◆ **Provided text**:
Samotsvety Forecasting

Media mentions

N.B.: We are open to media mentions or collaborations, and can be reached at info@samotsvety.org.

Vox: How a ragtag band of internet friends became the best at forecasting world events (a):

At Infer, a major forecasting platform operated by Rand, the four most accurate forecasters in the site’s history are all members of Samotsvety, and there is a wide gap between them and fifth place. In fact, the gap between them and fifth place is bigger than between fifth and 10th places. They’re waaaaay out ahead.

They count among their fans Jason Matheny, now CEO of the RAND Corporation, a think tank that’s long worked on developing better predictive methods. Before he was at RAND, Matheny funded foundational work on forecasting as an official at the Intelligence Advanced Research Projects Activity (IARPA), a government organization that invests in technologies that might help the US intelligence community. “I’ve admired their work,” Matheny said of Samotsvety. “Not only their impressive accuracy, but also their commitment to scoring their own accuracy” — meaning they grade themselves so they can know when they fail and need to do better. That, he said, “is really rare institutionally.”

Dataset records:
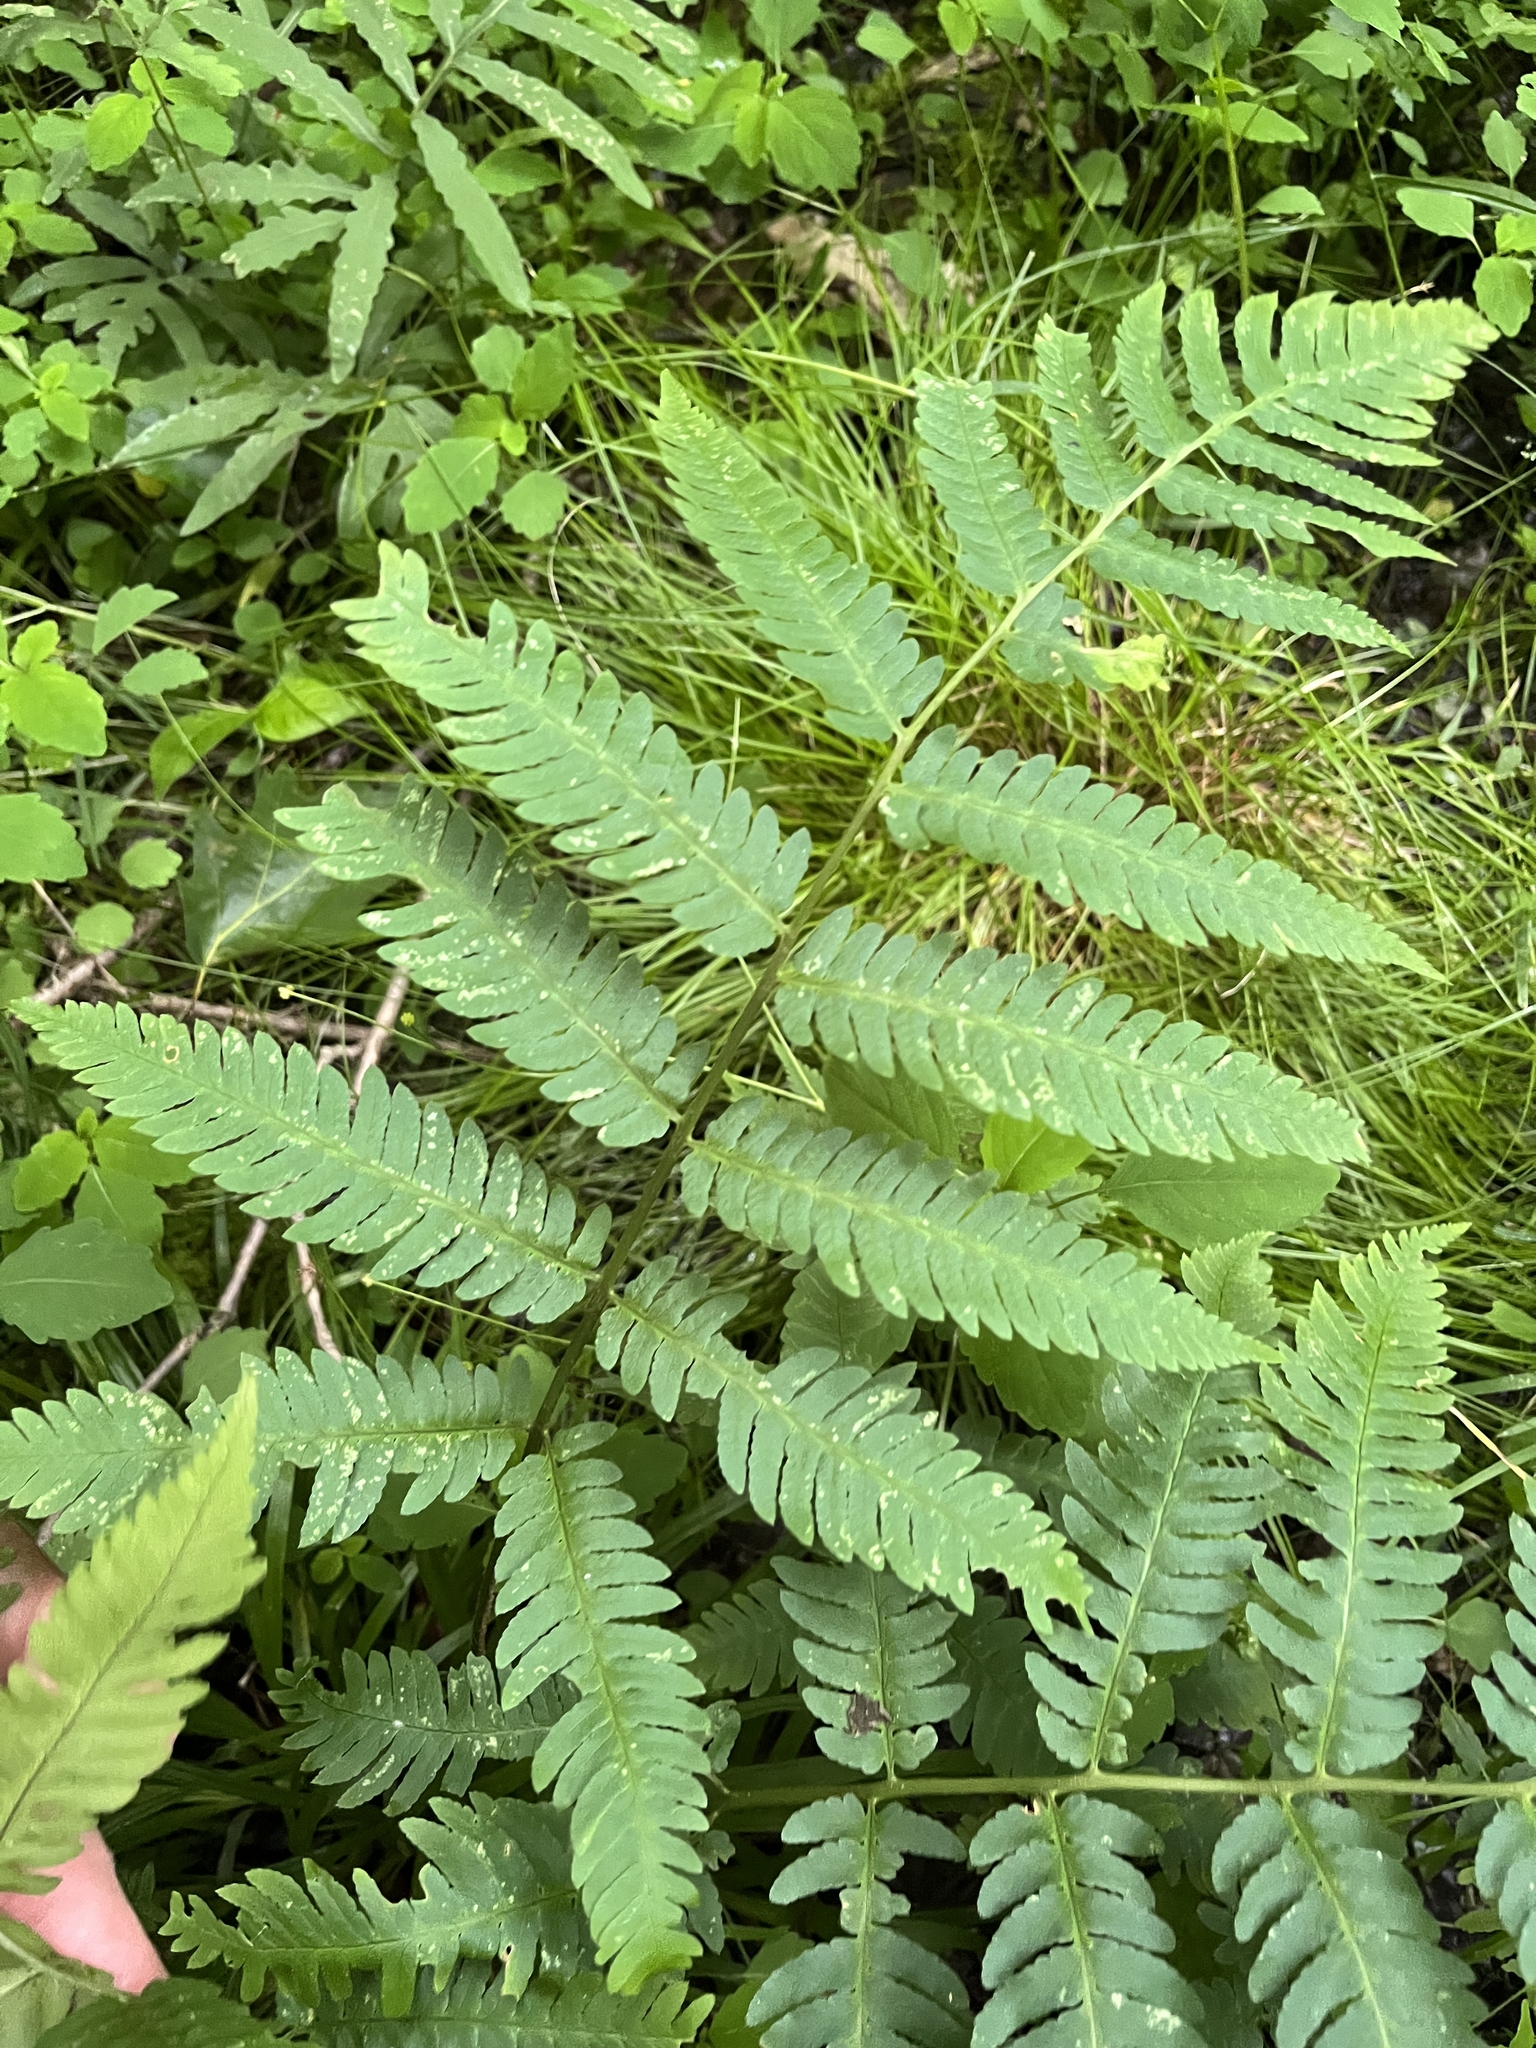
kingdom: Plantae
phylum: Tracheophyta
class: Polypodiopsida
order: Polypodiales
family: Dryopteridaceae
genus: Dryopteris
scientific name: Dryopteris goldieana
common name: Goldie's fern
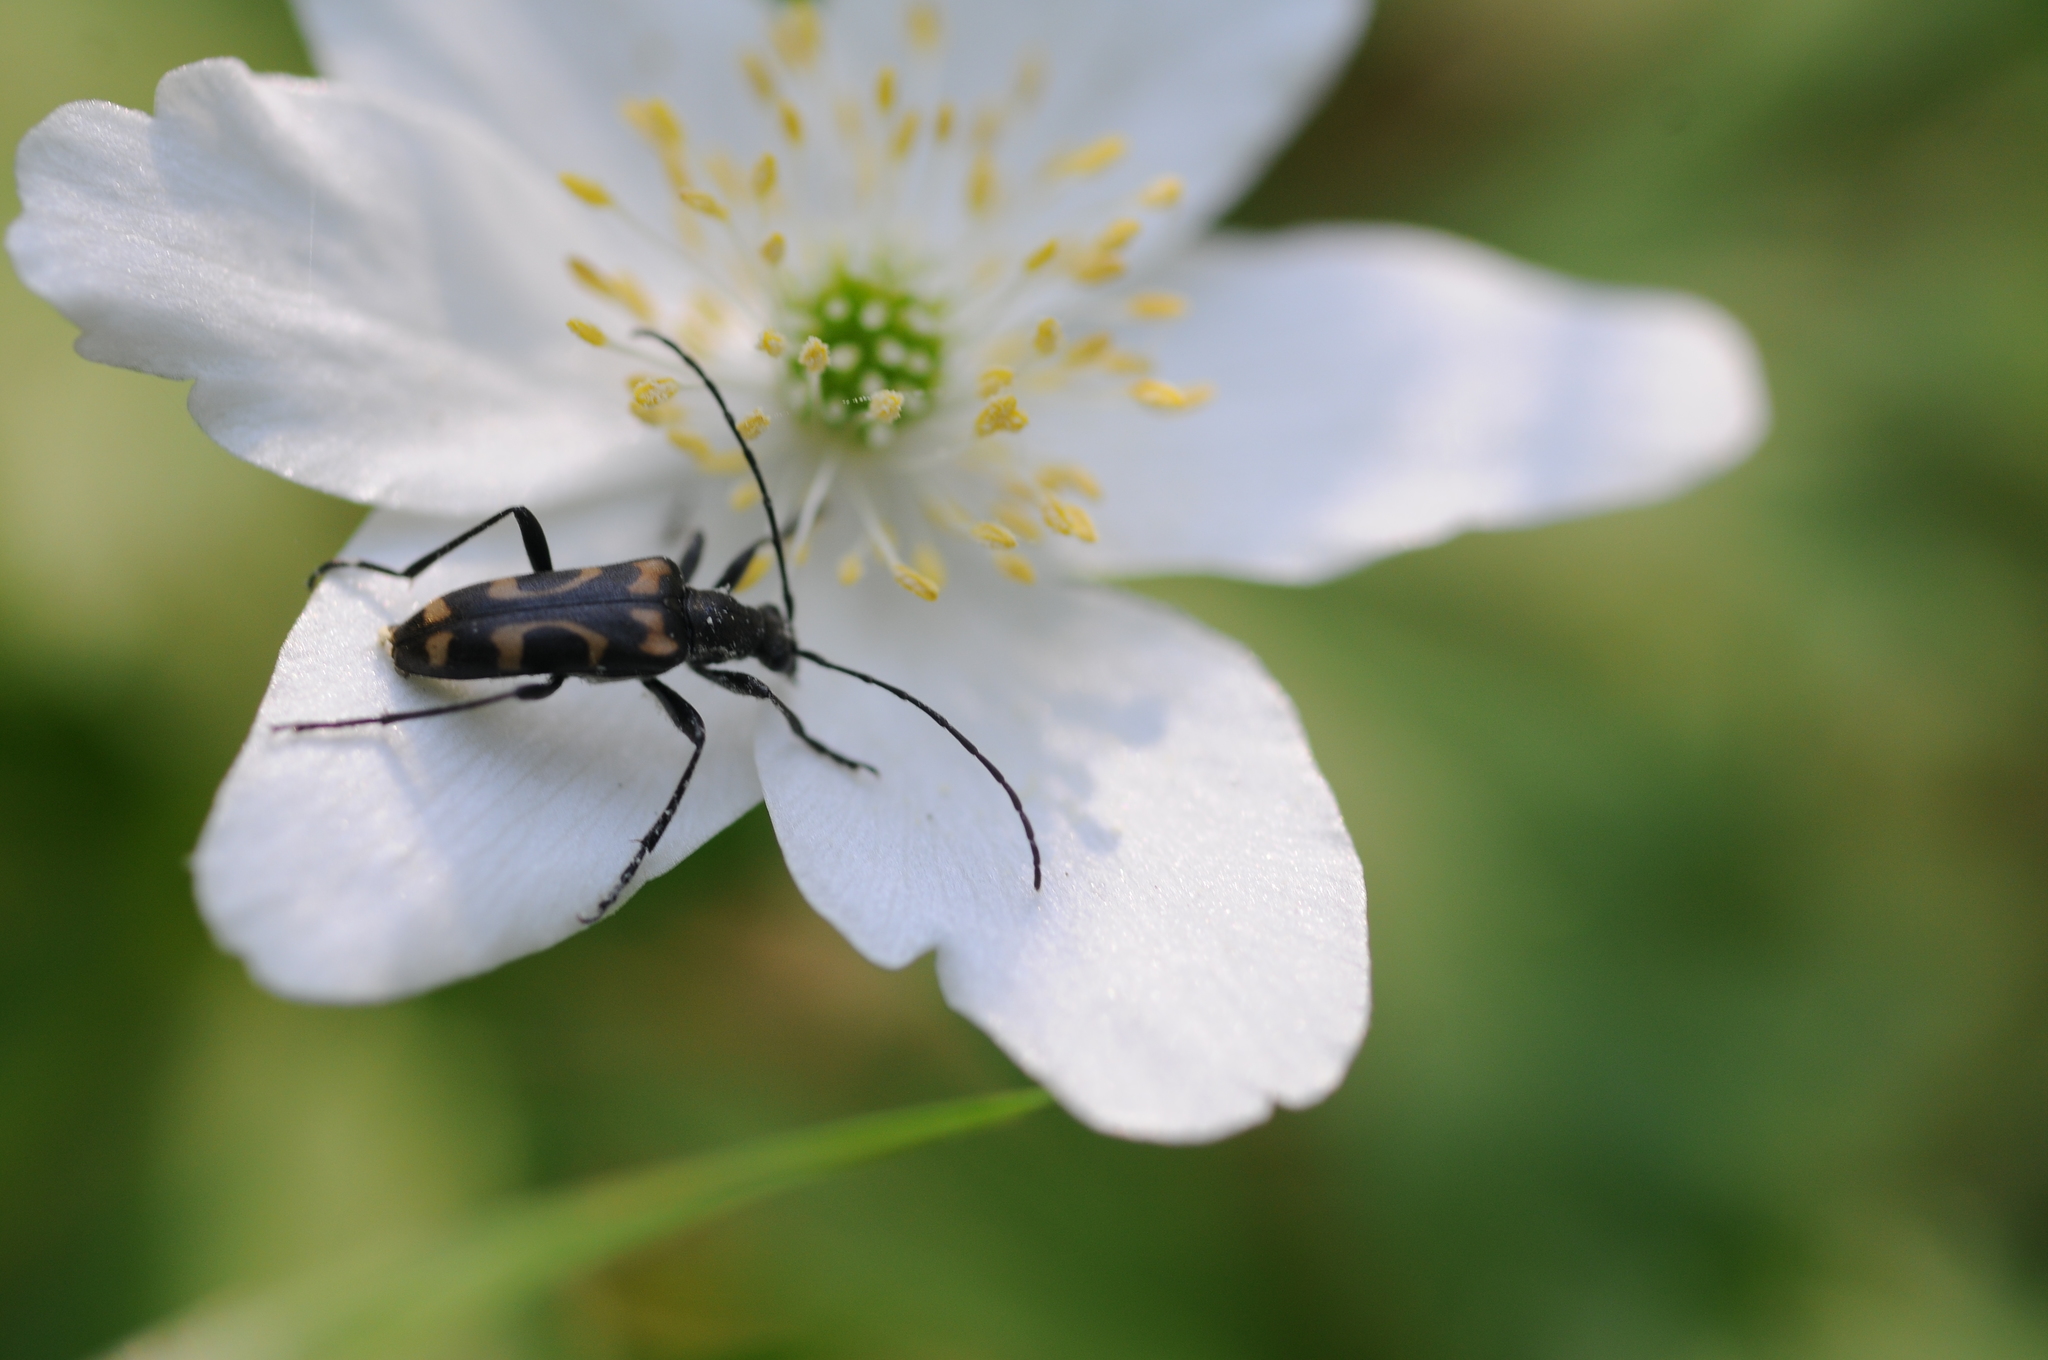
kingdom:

◆ **Task item**: Reproduce the stretch of the Samotsvety media mentions text from "At Infer, a" through "waaaaay out ahead.", word for word.

◆ **Worked solution**:
At Infer, a major forecasting platform operated by Rand, the four most accurate forecasters in the site’s history are all members of Samotsvety, and there is a wide gap between them and fifth place. In fact, the gap between them and fifth place is bigger than between fifth and 10th places. They’re waaaaay out ahead.